KRISTOL: That seems, just looking at the world, there’s quite a lot of evidence of that.

GOLDBERG: All around the world we’re in a tribalist, nationalist moment.

KRISTOL: The reaction to the nanny state, welfare state, politically correct state has been a tribalist revival. Not what we would think of aa a healthy, conservative, you know, revival.

GOLDBERG: It’s interesting. I was reading a book by Ernest Gellner where he made this argument I had never heard before, and I’m not a real Hayek geek but I’m close, and he made this argument that Hayek and his colleagues at the Austrian school in Vienna embraced their limited government, constitutional free market, rule of law stuff as a response to the swarthy, dark hordes of bohemians and Hungarians who were coming into Vienna at the time.

I never heard this argument of Hayekianism as a sort of racist response but the reality is that – I spent a lot of time thinking about this – even if that is true and I’m not sure that I buy it, that’s the right response. Right? The right response is not to say we are going to have one sort of rules for the white, Viennese upper-crusters and another set of rules for others. It’s that everyone’s going to be judged by the same standards, it’s going to be rule of law, it’s going to be limited government, and everybody has to obey the same set of rules and structures. That is what I would hope is the response to Trump. Not to say that he’s perfectly analogous to a bunch of swarthy bohemians in fin-de-siècle Vienna.

But I think that’s the right response from conservatives, is to double-down on this idea of what Arthur Brooks would call, “the innate human dignity of everybody.” Of this idea of ‘simple rules for complex society,’ not picking winners and losers. That’s where I think we should go.

KRISTOL: Again, it would be an irony of history, a kind of Hegelian thing where you get liberal political correctness, [then] a kind of unpleasant and bad, you know, nationalist, ethnic nationalist, ethno-nationalist reaction. But then, out of it, somehow people decide neither is what you want and you end up with a more old-fashioned rule-of-law, limited government and so forth.

GOLDBERG: Isn’t that the theory, I know it’s come under some criticism, but the theory where secular pluralism comes from? You had these religious wars in Europe, and it turned out that they realized you’re never going to kill all the Huguenots, you’re never going to kill all the Catholics, so maybe what we got to do is put away our swords and have this safe zone in public where everybody is treated equally. Maybe that is the response we’ll get.

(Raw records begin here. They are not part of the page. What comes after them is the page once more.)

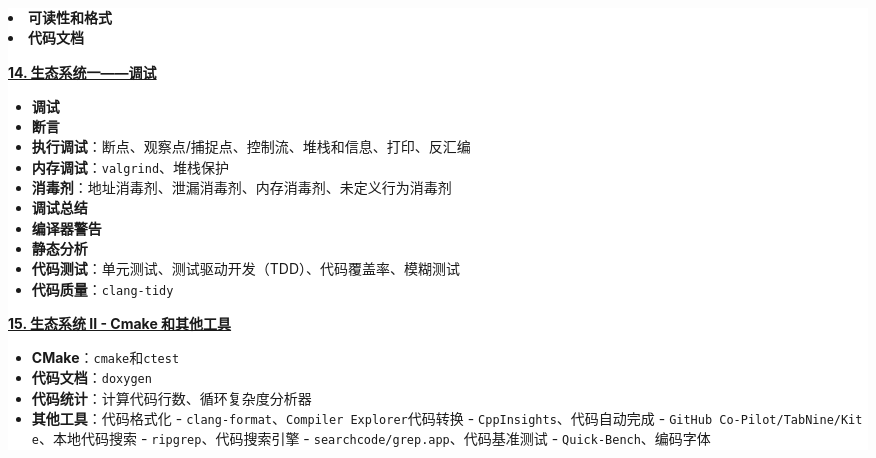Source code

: <li><strong><font style="vertical-align: inherit;"><font style="vertical-align: inherit;">可读性和格式</font></font></strong></li>
<li><strong><font style="vertical-align: inherit;"><font style="vertical-align: inherit;">代码文档</font></font></strong></li>
</ul>
<p dir="auto"><strong><a href="https://github.com/federico-busato/Modern-CPP-Programming/blob/master/14.Ecosystem_I.pdf"><font style="vertical-align: inherit;"><font style="vertical-align: inherit;">14. 生态系统一——调试</font></font></a></strong></p>
<ul dir="auto">
<li><strong><font style="vertical-align: inherit;"><font style="vertical-align: inherit;">调试</font></font></strong></li>
<li><strong><font style="vertical-align: inherit;"><font style="vertical-align: inherit;">断言</font></font></strong></li>
<li><strong><font style="vertical-align: inherit;"><font style="vertical-align: inherit;">执行调试</font></font></strong><font style="vertical-align: inherit;"><font style="vertical-align: inherit;">：断点、观察点/捕捉点、控制流、堆栈和信息、打印、反汇编</font></font></li>
<li><strong><font style="vertical-align: inherit;"><font style="vertical-align: inherit;">内存调试</font></font></strong><font style="vertical-align: inherit;"><font style="vertical-align: inherit;">：</font></font><code>valgrind</code><font style="vertical-align: inherit;"><font style="vertical-align: inherit;">、堆栈保护</font></font></li>
<li><strong><font style="vertical-align: inherit;"><font style="vertical-align: inherit;">消毒剂</font></font></strong><font style="vertical-align: inherit;"><font style="vertical-align: inherit;">：地址消毒剂、泄漏消毒剂、内存消毒剂、未定义行为消毒剂</font></font></li>
<li><strong><font style="vertical-align: inherit;"><font style="vertical-align: inherit;">调试总结</font></font></strong></li>
<li><strong><font style="vertical-align: inherit;"><font style="vertical-align: inherit;">编译器警告</font></font></strong></li>
<li><strong><font style="vertical-align: inherit;"><font style="vertical-align: inherit;">静态分析</font></font></strong></li>
<li><strong><font style="vertical-align: inherit;"><font style="vertical-align: inherit;">代码测试</font></font></strong><font style="vertical-align: inherit;"><font style="vertical-align: inherit;">：单元测试、测试驱动开发（TDD）、代码覆盖率、模糊测试</font></font></li>
<li><strong><font style="vertical-align: inherit;"><font style="vertical-align: inherit;">代码质量</font></font></strong><font style="vertical-align: inherit;"><font style="vertical-align: inherit;">：</font></font><code>clang-tidy</code></li>
</ul>
<p dir="auto"><strong><a href="https://github.com/federico-busato/Modern-CPP-Programming/blob/master/15.Ecosystem_II.pdf"><font style="vertical-align: inherit;"><font style="vertical-align: inherit;">15. 生态系统 II - Cmake 和其他工具</font></font></a></strong></p>
<ul dir="auto">
<li><strong><font style="vertical-align: inherit;"><font style="vertical-align: inherit;">CMake</font></font></strong><font style="vertical-align: inherit;"><font style="vertical-align: inherit;">：</font></font><code>cmake</code><font style="vertical-align: inherit;"><font style="vertical-align: inherit;">和</font></font><code>ctest</code></li>
<li><strong><font style="vertical-align: inherit;"><font style="vertical-align: inherit;">代码文档</font></font></strong><font style="vertical-align: inherit;"><font style="vertical-align: inherit;">：</font></font><code>doxygen</code></li>
<li><strong><font style="vertical-align: inherit;"><font style="vertical-align: inherit;">代码统计</font></font></strong><font style="vertical-align: inherit;"><font style="vertical-align: inherit;">：计算代码行数、循环复杂度分析器</font></font></li>
<li><strong><font style="vertical-align: inherit;"><font style="vertical-align: inherit;">其他工具</font></font></strong><font style="vertical-align: inherit;"><font style="vertical-align: inherit;">：代码格式化 - </font></font><code>clang-format</code><font style="vertical-align: inherit;"><font style="vertical-align: inherit;">、</font></font><code>Compiler Explorer</code><font style="vertical-align: inherit;"><font style="vertical-align: inherit;">代码转换 - </font></font><code>CppInsights</code><font style="vertical-align: inherit;"><font style="vertical-align: inherit;">、代码自动完成 - </font></font><code>GitHub Co-Pilot/TabNine/Kite</code><font style="vertical-align: inherit;"><font style="vertical-align: inherit;">、本地代码搜索 - </font></font><code>ripgrep</code><font style="vertical-align: inherit;"><font style="vertical-align: inherit;">、代码搜索引擎 - </font></font><code>searchcode/grep.app</code><font style="vertical-align: inherit;"><font style="vertical-align: inherit;">、代码基准测试 - </font></font><code>Quick-Bench</code><font style="vertical-align: inherit;"><font style="vertical-align: inherit;">、编码字体</font></font></li>
</ul>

KRISTOL: Of course, you need a John Locke, and others to then invent, and Montesquieu and the Founders, to invent a theory that makes that more possible than just a stand-off, status quo truce.

GOLDBERG: Fortunately, Locke has done a lot of that work for us. And we have you to update it.

KRISTOL: I was going to say you. That’s a good note to end on. Jonah, thanks so much for joining me today, it was really great. And thank you for joining us on CONVERSATIONS.